**Work to complete**
A word-for-word printout of the listing below is needed.

**Recorded data**
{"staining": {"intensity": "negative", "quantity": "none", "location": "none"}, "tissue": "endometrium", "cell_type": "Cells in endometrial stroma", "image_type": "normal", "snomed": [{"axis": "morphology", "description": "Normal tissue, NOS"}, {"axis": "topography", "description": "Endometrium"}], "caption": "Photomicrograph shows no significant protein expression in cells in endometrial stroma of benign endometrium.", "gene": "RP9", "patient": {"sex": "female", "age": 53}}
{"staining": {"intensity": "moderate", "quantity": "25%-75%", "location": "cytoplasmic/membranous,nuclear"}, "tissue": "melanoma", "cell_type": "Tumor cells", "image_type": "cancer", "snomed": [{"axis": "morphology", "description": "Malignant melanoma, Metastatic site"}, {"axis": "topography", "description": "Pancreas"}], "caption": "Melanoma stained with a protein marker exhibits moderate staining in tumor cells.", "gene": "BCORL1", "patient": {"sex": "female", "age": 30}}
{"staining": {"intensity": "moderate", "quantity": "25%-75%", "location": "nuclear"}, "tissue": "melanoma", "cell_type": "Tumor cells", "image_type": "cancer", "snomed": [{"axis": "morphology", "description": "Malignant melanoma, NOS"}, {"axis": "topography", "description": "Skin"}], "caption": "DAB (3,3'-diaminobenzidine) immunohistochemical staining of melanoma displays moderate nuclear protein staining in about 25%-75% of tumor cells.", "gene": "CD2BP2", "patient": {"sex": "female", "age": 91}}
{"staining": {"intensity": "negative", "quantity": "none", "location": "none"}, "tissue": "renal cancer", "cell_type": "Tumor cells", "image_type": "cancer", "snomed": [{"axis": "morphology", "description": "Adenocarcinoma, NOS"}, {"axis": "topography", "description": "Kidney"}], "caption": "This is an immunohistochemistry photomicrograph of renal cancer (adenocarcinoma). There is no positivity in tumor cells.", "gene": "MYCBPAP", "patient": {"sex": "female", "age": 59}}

**Task response**
{"staining": {"intensity": "negative", "quantity": "none", "location": "none"}, "tissue": "endometrium", "cell_type": "Cells in endometrial stroma", "image_type": "normal", "snomed": [{"axis": "morphology", "description": "Normal tissue, NOS"}, {"axis": "topography", "description": "Endometrium"}], "caption": "Photomicrograph shows no significant protein expression in cells in endometrial stroma of benign endometrium.", "gene": "RP9", "patient": {"sex": "female", "age": 53}}
{"staining": {"intensity": "moderate", "quantity": "25%-75%", "location": "cytoplasmic/membranous,nuclear"}, "tissue": "melanoma", "cell_type": "Tumor cells", "image_type": "cancer", "snomed": [{"axis": "morphology", "description": "Malignant melanoma, Metastatic site"}, {"axis": "topography", "description": "Pancreas"}], "caption": "Melanoma stained with a protein marker exhibits moderate staining in tumor cells.", "gene": "BCORL1", "patient": {"sex": "female", "age": 30}}
{"staining": {"intensity": "moderate", "quantity": "25%-75%", "location": "nuclear"}, "tissue": "melanoma", "cell_type": "Tumor cells", "image_type": "cancer", "snomed": [{"axis": "morphology", "description": "Malignant melanoma, NOS"}, {"axis": "topography", "description": "Skin"}], "caption": "DAB (3,3'-diaminobenzidine) immunohistochemical staining of melanoma displays moderate nuclear protein staining in about 25%-75% of tumor cells.", "gene": "CD2BP2", "patient": {"sex": "female", "age": 91}}
{"staining": {"intensity": "negative", "quantity": "none", "location": "none"}, "tissue": "renal cancer", "cell_type": "Tumor cells", "image_type": "cancer", "snomed": [{"axis": "morphology", "description": "Adenocarcinoma, NOS"}, {"axis": "topography", "description": "Kidney"}], "caption": "This is an immunohistochemistry photomicrograph of renal cancer (adenocarcinoma). There is no positivity in tumor cells.", "gene": "MYCBPAP", "patient": {"sex": "female", "age": 59}}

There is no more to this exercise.